UBAS behebt skandalösen Traiskirchner Bescheid.
Ein Bericht von Michael Genner,
Asyl in Not
Frau K. aus Afghanistan litt jahrelang unter der Familie ihres Mannes,
mit dem sie zwangsverheiratet worden war. Die Schwiegereltern
behandelten sie wie eine Sklavin; bei der eigenen Familie fand sie
keinerlei Schutz. Ihr Mann schikanierte sie, wie seine Eltern es von
ihm erwarteten. Sie brachte „nur“ eine Tochter zur Welt und musste
dafür viele Beschimpfungen ertragen. Weitere Kinder kann sie nicht
bekommen. Das haben die Ärzte in Österreich festgestellt, wohin Frau
K. mit ihrem Mann geflüchtet ist.
Seine Fluchtgründe sind nach dem Sturz der Taliban nicht mehr
relevant. Sollte Frau K. mit ihm nach Afghanistan heimkehren? Dort
würde er – unter dem Druck seiner Familie – eine zweite Frau heiraten,
die ihm endlich den erwünschten Stammhalter schenkt.
Frau K. suchte unseren Rat und wir stellten für sie und ihre Tochter
Asylanträge. Beide müssen im Fall ihrer Rückkehr Verfolgung
befürchten, weil sie Frauen sind.
Nach ständiger Rechtsprechung des UBAS und des
Verwaltungsgerichtshofes sind nämlich Frauen eine „soziale Gruppe“ im
Sinne der Genfer Flüchtlingskonvention. Seit dem Sturz der Taliban hat
sich in Afghanistan nichts Wesentliches geändert. Die Beschränkungen,
die die islamische Gesellschaftsordnung den afghanischen Frauen
auferlegt, verletzen elementarste Grundrechte und sind daher
asylrelevant.
Um dieser Judikatur haben wir lange gekämpft, und inzwischen folgen
ihr auch viele Beamte des Bundesasylamts (in Wien und sogar in
Eisenstadt). Nur Traiskirchen ist rückfällig geworden. Dieses Amt wies
Frau K.’s Asylantrag ab.
In der Begründung stand allen Ernstes, die Unterdrückung der
afghanischen Frauen sei nicht asylrelevant, weil sie auf „uralten
Traditionen“ beruhe. Sie richte sich auch nicht speziell gegen Frau
K.! Es sei den Frauen zumutbar, „die Vorschriften zu beachten“, nach
denen „ein erheblicher Teil der Weltbevölkerung lebt“...

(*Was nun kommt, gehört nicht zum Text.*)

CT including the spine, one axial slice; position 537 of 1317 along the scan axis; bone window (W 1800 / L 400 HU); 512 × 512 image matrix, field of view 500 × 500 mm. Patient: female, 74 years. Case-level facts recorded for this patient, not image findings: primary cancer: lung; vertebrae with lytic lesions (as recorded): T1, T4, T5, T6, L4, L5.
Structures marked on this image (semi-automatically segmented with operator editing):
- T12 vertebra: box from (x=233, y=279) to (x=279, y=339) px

Zwar steht in der Genfer Konvention kein Wort darüber, daß Verfolgung
sehr neu und überdies auf wenige Menschen beschränkt sein müsse, um
asylrelevant zu sein. Aber - Vorschrift ist Vorschrift! Das nennt man:
österreichische „Leitkultur“...
Die Traiskirchner Behörde vermeinte auch, das Asylrecht habe „nicht
die Aufgabe, die westliche Grundrechtsordnung in anderen Staaten
durchzusetzen“. Das sei besonders in Ländern wie Afghanistan zu
beachten, deren Recht durch die Scharia mitgeprägt sei.

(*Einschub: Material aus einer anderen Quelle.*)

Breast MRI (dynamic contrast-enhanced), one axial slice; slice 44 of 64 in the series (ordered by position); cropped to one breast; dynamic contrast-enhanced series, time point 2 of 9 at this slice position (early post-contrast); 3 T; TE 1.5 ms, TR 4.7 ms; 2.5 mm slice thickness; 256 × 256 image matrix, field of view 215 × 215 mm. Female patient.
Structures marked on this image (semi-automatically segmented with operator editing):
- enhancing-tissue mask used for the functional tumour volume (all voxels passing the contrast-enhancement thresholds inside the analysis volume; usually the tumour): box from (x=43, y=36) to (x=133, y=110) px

Nun, Frau K. hatte sicher nicht den Ehrgeiz, mit ihrem Asylantrag die
Rechtsordnung in Afghanistan aus den Angeln zu heben; sie wollte nur
ganz bescheiden für sich und ihre Tochter Asyl in Österreich.
Traiskirchen stützte seine verquere Rechtsauffassung übrigens auf
deutsche Gerichtsurteile, was für die Zukunft nichts Gutes erwarten
lässt:
Die besondere Rolle Deutschlands in der europäischen Asylrechtsdebatte
ist notorisch bekannt: Deutschland leugnete jahrelang die Asylrelevanz
nichtstaatlicher Verfolgung und wurde daher schon von den englischen
Asylbehörden als nicht sicherer Drittstaat eingestuft.
In meiner Berufung schrieb ich, Traiskirchen werde lernen müssen, daß
Österreich trotz EU-Mitgliedschaft noch nicht gleichgeschaltet und
noch immer seiner eigenen Judikatur (und nicht der deutschen)
verpflichtet ist;
ebenso, daß die Grundrechte, wie sie in der österreichischen
Verfassung, in anderen westlichen Grundgesetzen und in der
Europäischen Menschenrechtskonvention verankert sind, keinen
ethnischen, nationalen oder geographischen Vorbehalt kennen.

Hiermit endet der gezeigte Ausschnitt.